When I was hospitalised, it seemed like I barely spoke with the staff. It was better around the time I received my diagnosis because I felt they were really trying to understand me.
Once they put a name to it, it was as if the suffering I was experiencing on the inside suddenly became meaningless because it was just part of a hallucination. This acute period of my breakdown lasted around four years.
When I started to feel better, I took stock of the damage. I went through a period of depression and doubt regarding my abilities and my identity. During this phase, I reached out to a patient association. I met people who accepted me for who I was and encouraged me to take up my responsibilities again. That really helped me regain confidence in myself and re-establish social ties.
These days, I often give lectures in classes for future healthcare professionals. I bring a dual perspective as both a patient and a former healthcare worker.
I try to impress upon them the importance of listening to what the patient is going through.

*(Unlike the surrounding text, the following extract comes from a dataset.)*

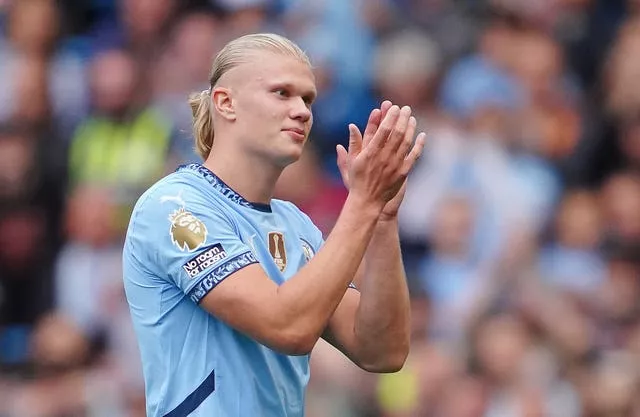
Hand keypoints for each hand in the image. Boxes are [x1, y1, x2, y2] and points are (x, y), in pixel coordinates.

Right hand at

I also share my story on my website (editor’s note: experience-schizophrenique.ch) and at conferences for the general public. Once again, I insist on the importance of establishing a dialogue between patients, loved ones, and professionals. Right now, I have very few psychotic symptoms, but I still have doubts about how I would react and my ability to face a highly stressful situation. My story is unique and valuable – not in the least because my breakdown occurred at a later age than average. Still, it’s often a source of hope for the people who come to listen to me.”